«Это были очаровательные и сумасшедшие дни, упоительно зараженные разрушительными микробами наивной веры в революционное всемирное братство, когда молодой, еще малоизвестный Жак Брель, ставший потом моим другом, пел на советском пароходе; когда попавший, кажется, впервые за границу Муслим Магомаев, обсыпанный юношескими прыщиками, в чьем-то одолженном концертном пиджаке с явно короткими рукавами, исполнял мою только что запевшуюся песню “Хотят ли русские войны?” в финской школе, превращенной в общежитие французской делегации; когда по улицам в обнимку ходили израильтяне и арабы; когда кубинцы и американцы хором вместе кричали “Куба — си, янки — си!”, а у меня была любовь с одной юной, очень левой калифорниечкой, как и я только что возвратившейся с Кубы в полном восторге.
Мы с ней были влюблены не только друг в друга, но за компанию и в Фиделя Кастро и могли общаться лишь на третьем языке — испанском. Это, впрочем, не помешало нам однажды ночью любить друг друга на траве какого-то незнакомого нам хельсинкского парка, а проснувшись утром, мы весело расхохотались, зажимая рты, потому что, оказывается, провели ночь прямехонько напротив очень важного дворца, где, как истуканы, застыли двое солдат. Меня поразило то, что у моей левой калифорниечки на черном чулке была обыкновенная дырка, в которую выглядывал розовый веселый глаз ее пятки, словно у какой-нибудь московской девчонки из Марьиной Рощи. <…>
Московской девушке-балерине, танцевавшей на открытой эстраде в парке, разбили колено бутылкой из-под кока-колы, а в ночь перед открытием фестиваля хулиганы подожгли русский клуб. От пристани, где мы жили на теплоходе “Грузия”, в пахнущую пожаром ночь то и дело уносились советские автомобили, набитые спортсменами и агентами КГБ.
Покидать борт теплохода было строжайше запрещено, однако мне удалось улизнуть. На берегу меня ждала моя калифорниечка, на сей раз заштопавшая дырку на своем чулке. И это меня тоже поразило, ибо я был тогда уверен в том, что американки чулки не штопают, а просто их выбрасывают.

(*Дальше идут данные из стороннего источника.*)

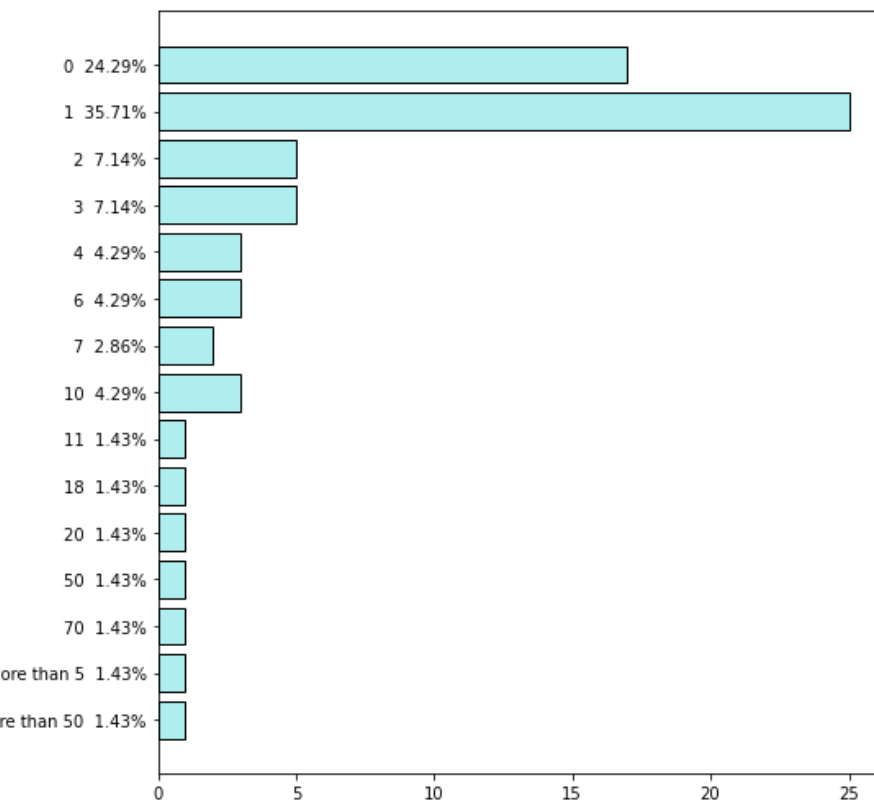
Figure 7. Number of production sites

…я впервые лицом к лицу столкнулся с политическим расизмом в действии, когда фашиствующие молодчики пытались разгромить советский клуб».
В результате разнообразных страстей появилось стихотворение «Сопливый фашизм», тотчас напечатанное в «Правде» и зарубежных изданиях и таким образом облетевшее весь глобус.
Кубинская болезнь Евтушенко переходит в звездную.
В родной «Юности» веселая Галка Галкина (Виктор Славкин) тиснула эпиграмму:
То бьют его статьею строгой,То хвалят двести раз в году,А он идет своей дорогойИ… бронзовеет на ходу.